One morning, while reading the newspaper, I saw an article about our local food bank needing emergency donations. I wanted to do something to help and decided to make it a community service project for my employees.

The next day, I gathered everyone into our warehouse and challenged them to collect 500 pounds of food.

“What do we get if we do it?” Asked one employee.

“You get the satisfaction of helping others,” I said.

“Will you wear a dress if we meet the goal?” Asked one employee. I heard snickering in the audience and I was a bit frustrated by this exchange.

“Are you serious?” I asked.

“I’m serious as a heart attack,” he said. “I would have asked you to shave your head, but it’s too late for that.” This time the laughter was more pronounced.

Without thinking, I blurted out, “Yes, I will wear a dress.” The audience grew quiet. I guess they didn’t think I would call their bluff.

“Really?” said the employee who issued the challenge.

“I will do it,” I said. “But you have to bring in twice as much food. Make it 1000 pounds and we have a deal.”

After some discussions among themselves, the employees agreed.

I went back to my office and questioned the wisdom of my impulsive decision. In the back of my mind, I was hoping that they would fall short of the goal. We’d still collect some items for the food bank and I wouldn’t have to wear a dress. Win/Win!

To my surprise, my challenge motivated the team beyond my expectations. I knew I was in trouble when one employee drove into the parking lot with his pickup truck filled with canned goods. Soon more pickup trucks filled with food arrived in the parking lot. We had to clear out space in the warehouse to store the donations.

Although I wasn’t keen on wearing a dress, I was pleased with the atmosphere that my challenge created.
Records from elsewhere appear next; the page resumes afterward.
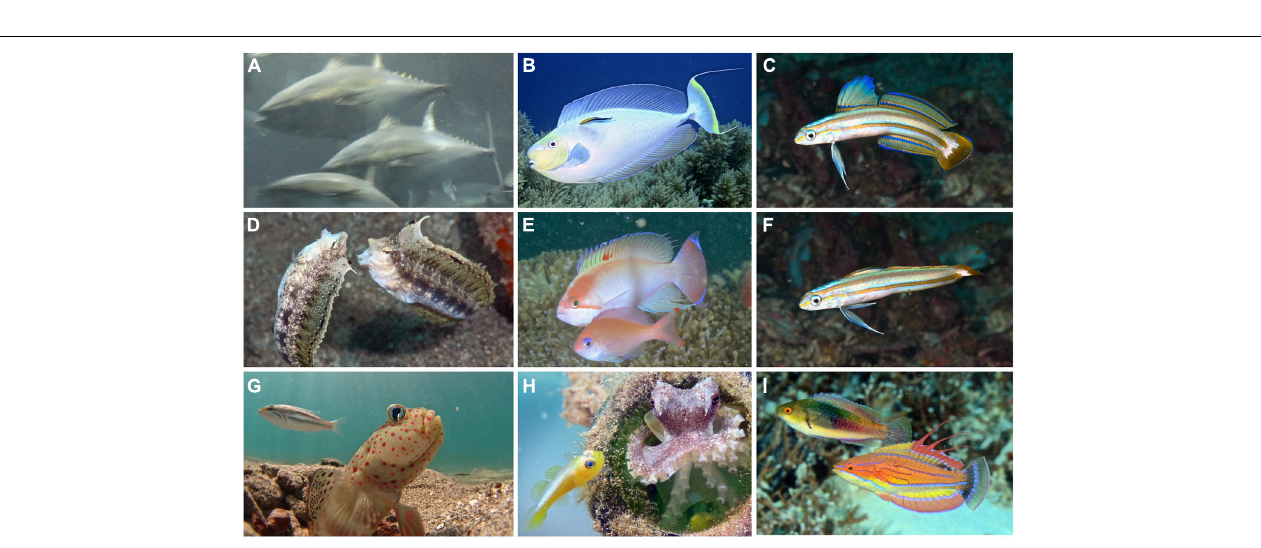
FIGURE 10 | Photographs of the dorsal fin (DF) positions of Pacific bluefin tuna, Thunnus orientalis , showing the DF unfolded (2 top fish) for hydrodynamics while turning, and folded in the lower fish (A) , a bignose unicornfish, Naso vlamingii , unfolding its DF while be cleaned by a cleaner fish (B) , a lined dartgoby, Ptereleotris grammica , unfolding its DF when frightened or threatened probably because of the camera flash (C) and then with its DF completely folded (F) , the unfolded DF of 2 fighting sabretooth blenny, Petroscirtes xestus (D) , a male pink basslet, Pseudanthias hypselosoma , unfolding its DF during courtship with a female (E) , a pink-speckled shrimp goby, Cryptocentrus leptocephalus , with an unfold DF while wary of a three-striped whiptail, Pentaposus caines , whose DF is folded (G) , an unfolded DF in a goby, Lubricogobius sp., whose own burrow has been occupied by a coconut octopus, Amphioctopus marginatus (H) , and two different species of wrasses (blueside wrasse, Cirrhilabrus cyanopleura , upper; pink flasher, Paracheilinus carpentri , lower) that both have their DF unfolded while threatening each other (I) .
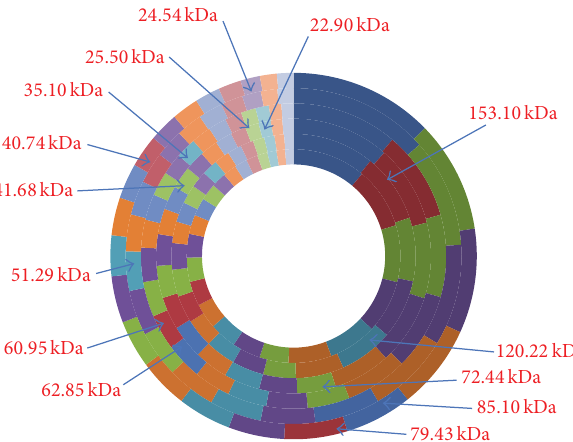
Figure 2: SDS-PAGE protein profiles have been depicted cen- tripetallyfrom M.agalactiae (RPNS216)WCA; M.agalactiae (RPNS 216) SSA; M. agalactiae (RPNS 210) WCA; M. agalactiae (RPNS 210) SSA; M. bovis (NC 317) WCA; M. bovis (NC 317) SSA.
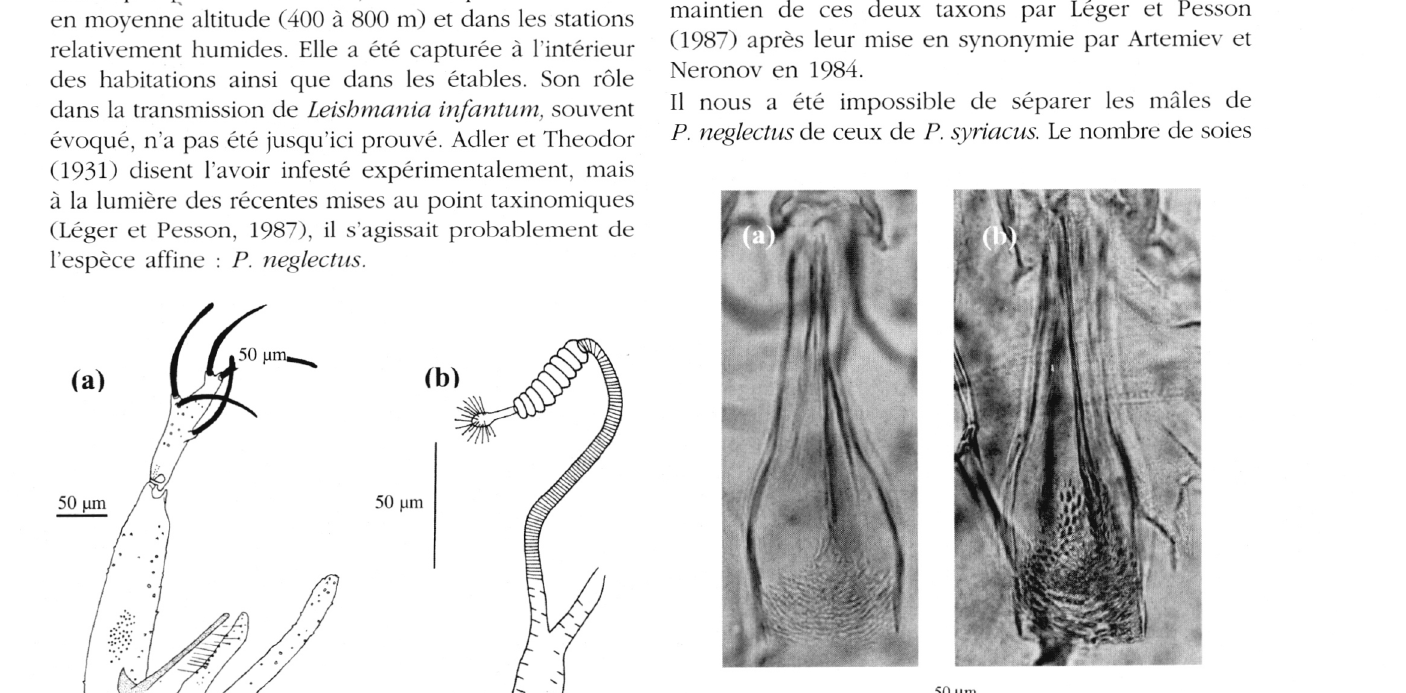
Fig. 2. - Armature pharyngienne femelle : P. syriacus (a ; P.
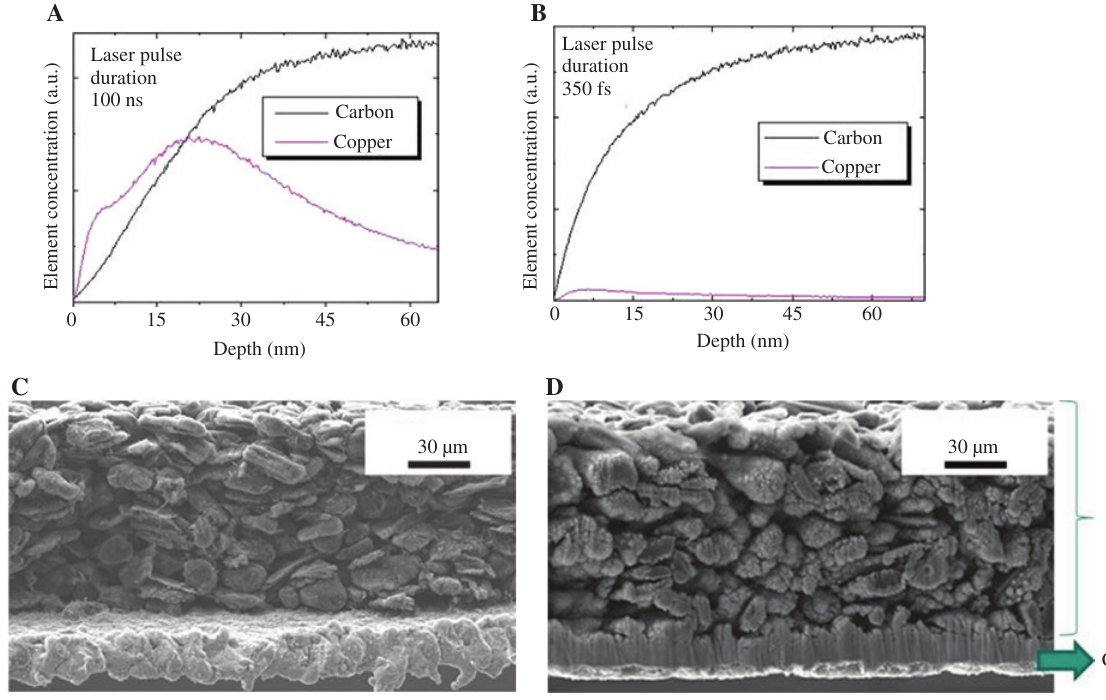
Figure 9: Laser cutting of single-side coated graphite anode. (A, B) TOF-SIMS depth profile close to the cut edge on top of the electrode layer: (A) cutting with ns-laser radiation (pulse length 100 ns and (B) cutting with ultrafast laser radiation (pulse length 350 fs). (C, D) SEM image of cut edges produced by (C) ns-laser radiation (100 ns) and (D) by ultrafast laser radiation. Reprinted from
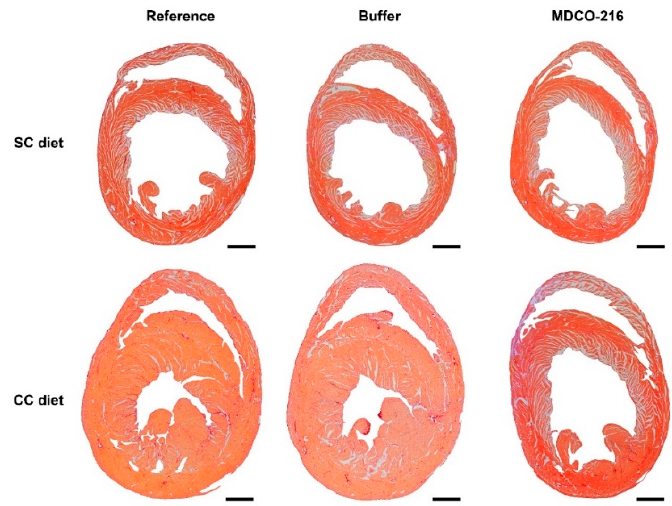
Figure 6. Representative Sirius-red stained cross-sections of reference, buffer, and MDCO-216 SC diet and CC diet mice. Scale bar represents 1 mm.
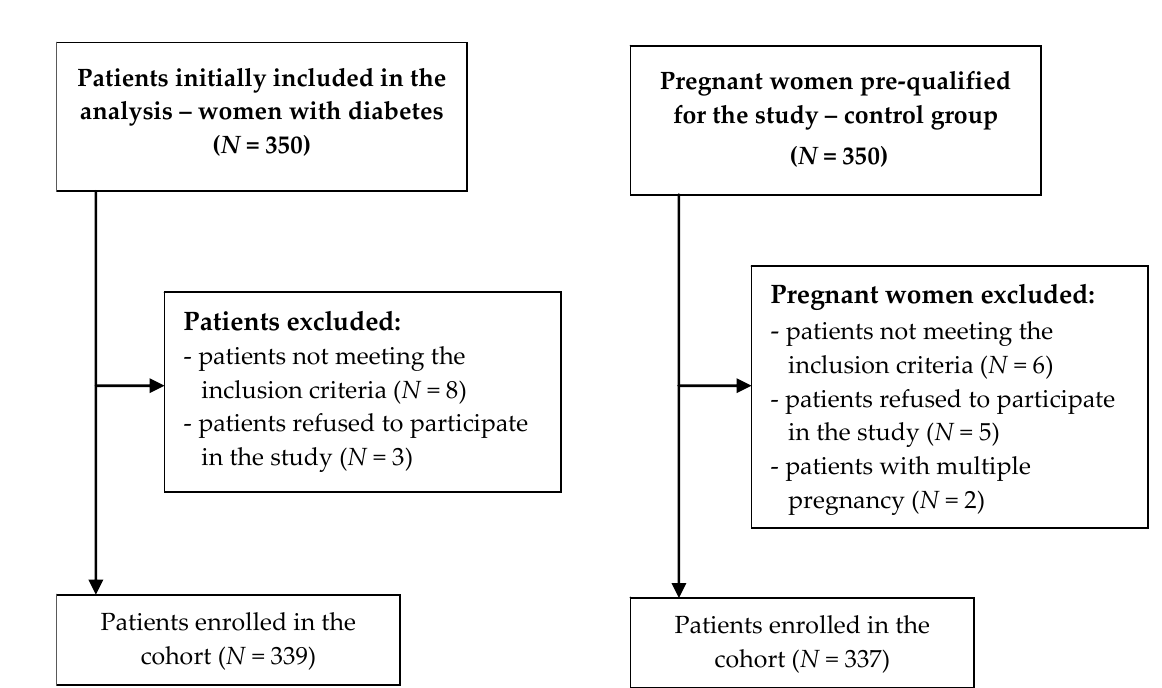
Figure 1. Flowchart of the recruitment process of the patients.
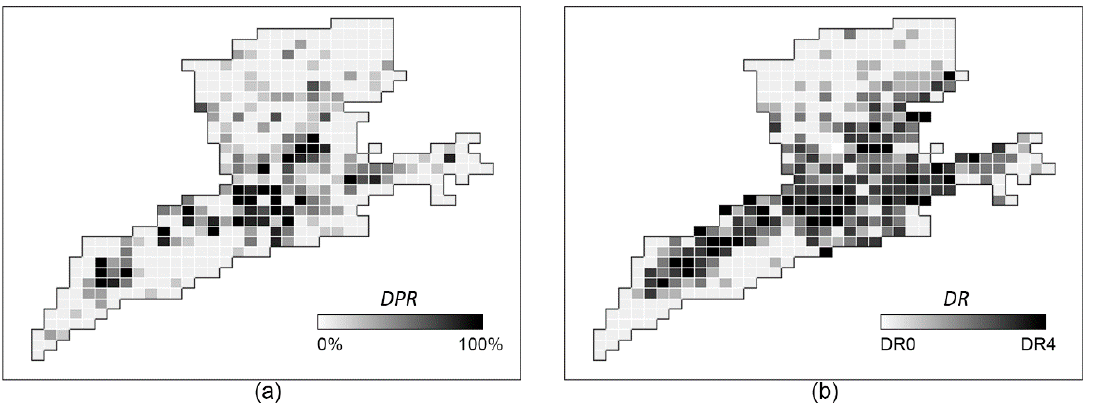
Figure 14. ( a ) Damaged pixel rate (DPR) by synthetic aperture radar (SAR) data and ( b ) major damage rate (DR) by the field survey.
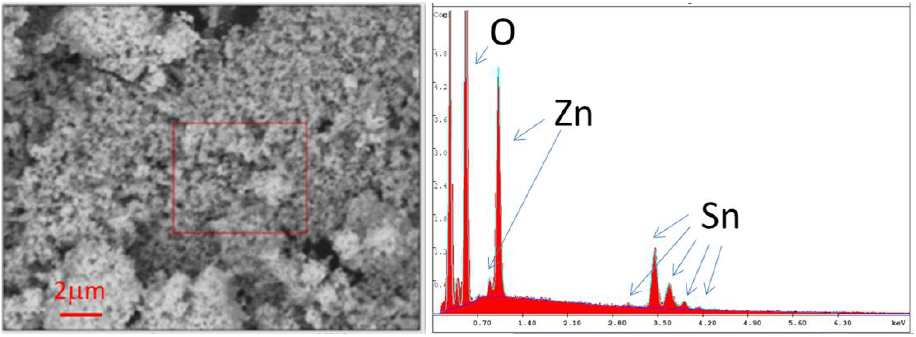
Figure 4. EDS analysis and spectrum for synthesized ZHS.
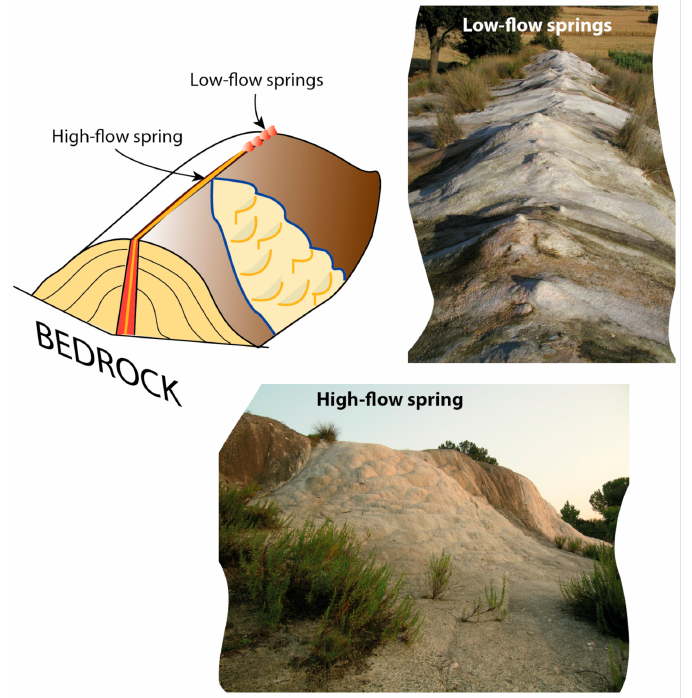
Figure 7. Diagram and photographs illustrating the formation of cones aligned along the fissure at the top of the ridge and the lateral slope depositional setting in relation to the flow spring. See the text for more information.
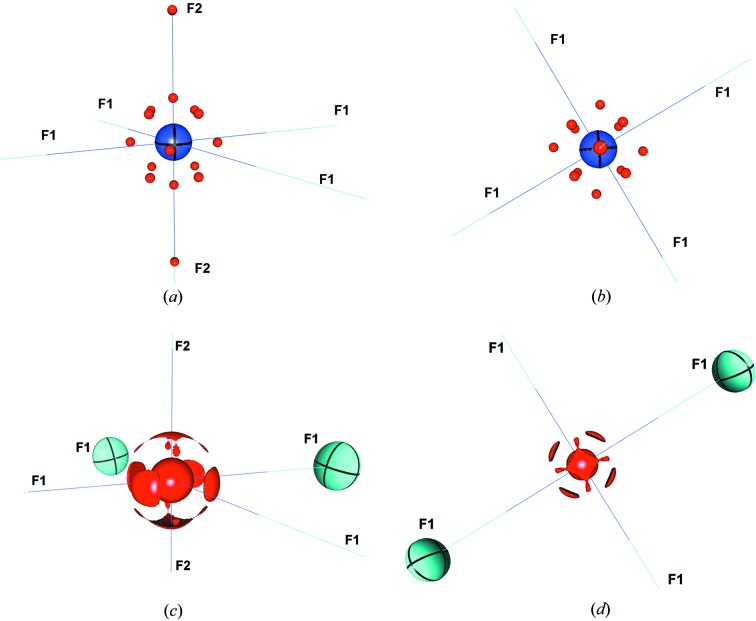
Envelope diagrams [(c) and (d)] of the negative Laplacian distribution (charge concentration) around the U atom in the UF6
− anion plotted at the −280 e Å−5
­ level. The corresponding (3, +3) critical points (maxima of charge concentration) of the Laplacian distribution [(a) and (b)] are depicted as red spheres. The directions of the fluorine ligands are indicated by labels, except for the axial F2 atoms in (b) and (d), where the axial ligands are above and below the plane of the image. When depicted, thermal ellipsoids are drawn at the 99% probability level. Although these distributions were obtained from model 1c, nearly identical distributions are obtained from model 1b. U–cp distances are in the range 0.37–0.38 Å for the 14 nearest cps and 1.075 Å for the distant cp. The F2–cp distance is 1.001 Å.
Employees were having more fun, collaborating, and being more productive. It’s funny how a common goal can bring people together.

On the last day of the challenge, I gathered the employees in the warehouse again. This time, I entered wearing a blue, floral print dress. The employees cheered and yelled my name. I was a little embarrassed, but I was proud of my team for surpassing our goal. In fact, we had to rent a large U-haul truck to carry all the items to the Food Bank. It was one of the largest single donations they received that year.

I could have easily disregarded the employee’s suggestion to wear a dress. If I had, I would have missed a huge opportunity to improve employee morale, motivate my team, and make a difference in the community.

You may not have to wear a dress to motivate your employees, but you have to do something. Give compliments, listen to their ideas, include them in the decision-making process. These small steps can have a huge impact on your employees and motivate them to do incredible things.